===== SOURCE MATERIAL

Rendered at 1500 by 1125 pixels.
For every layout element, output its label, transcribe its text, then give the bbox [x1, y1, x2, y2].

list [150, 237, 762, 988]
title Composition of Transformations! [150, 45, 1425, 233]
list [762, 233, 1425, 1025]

==========
===== SOURCE MATERIAL

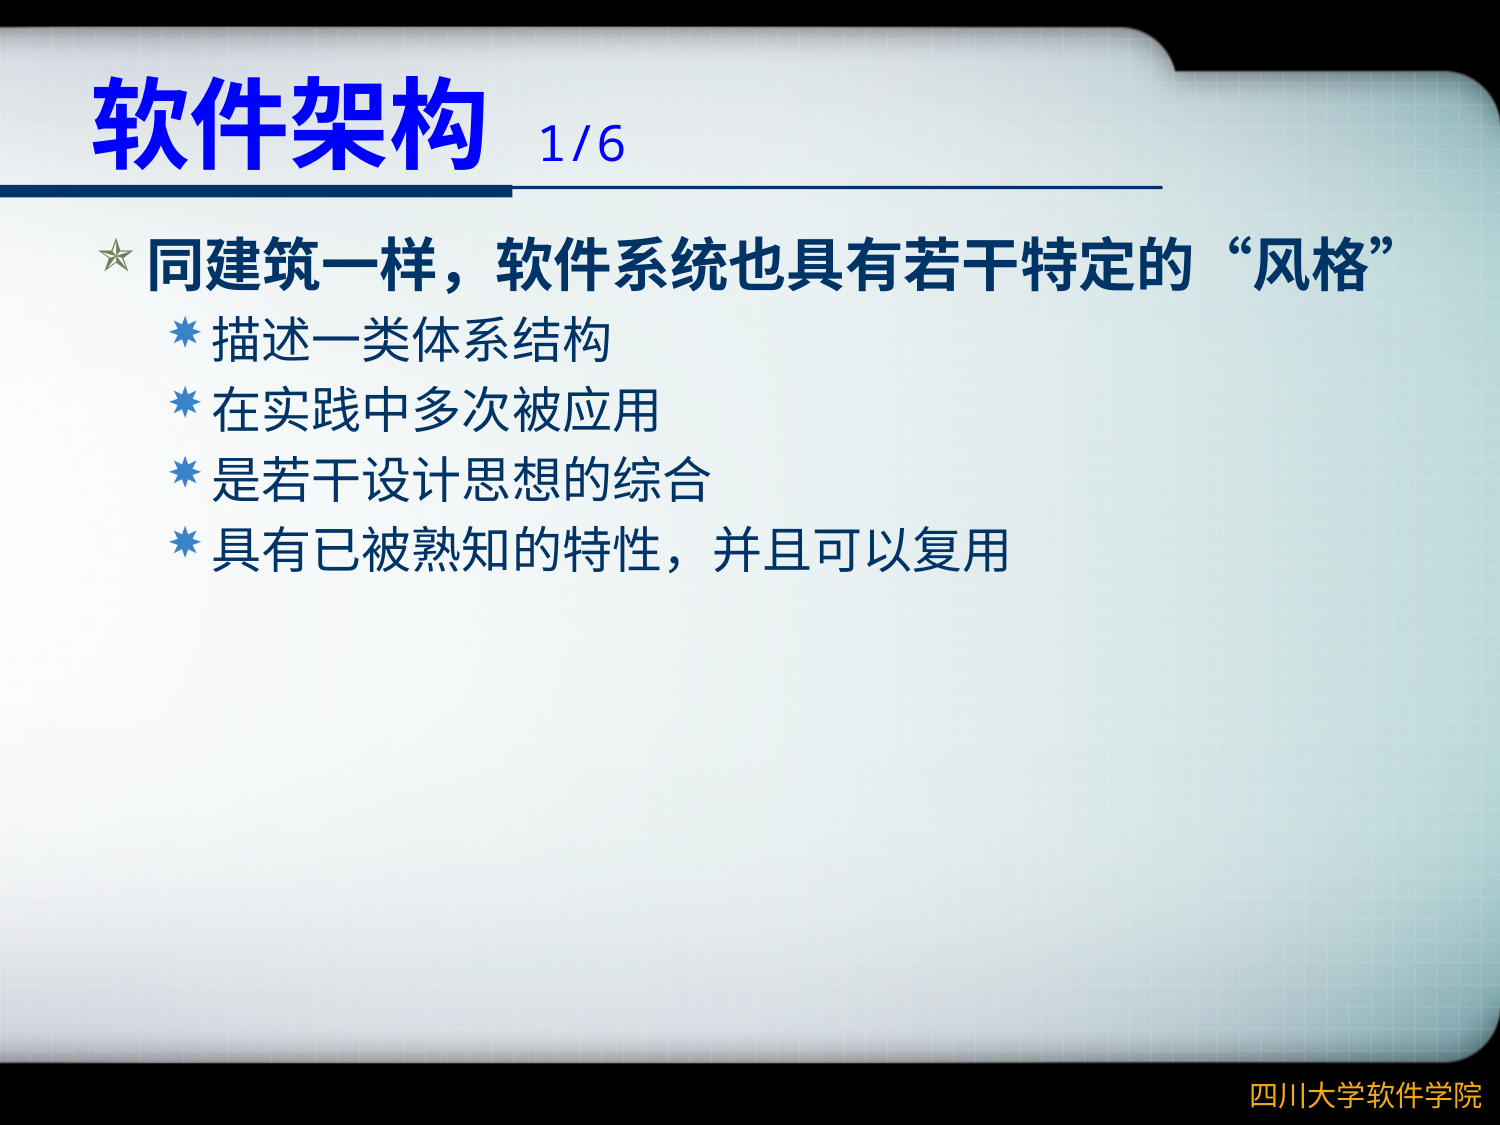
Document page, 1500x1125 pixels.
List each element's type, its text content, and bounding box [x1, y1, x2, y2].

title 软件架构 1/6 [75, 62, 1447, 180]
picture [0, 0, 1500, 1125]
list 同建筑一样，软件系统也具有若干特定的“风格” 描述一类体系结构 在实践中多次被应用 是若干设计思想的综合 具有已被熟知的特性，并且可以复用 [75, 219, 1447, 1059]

==========

• _AIM OF THE EXERCISE_
Of all the lines in the data, count those that contain "pixels" and give that figure with nothing else.

• _RESULT FOR THIS EXERCISE_
2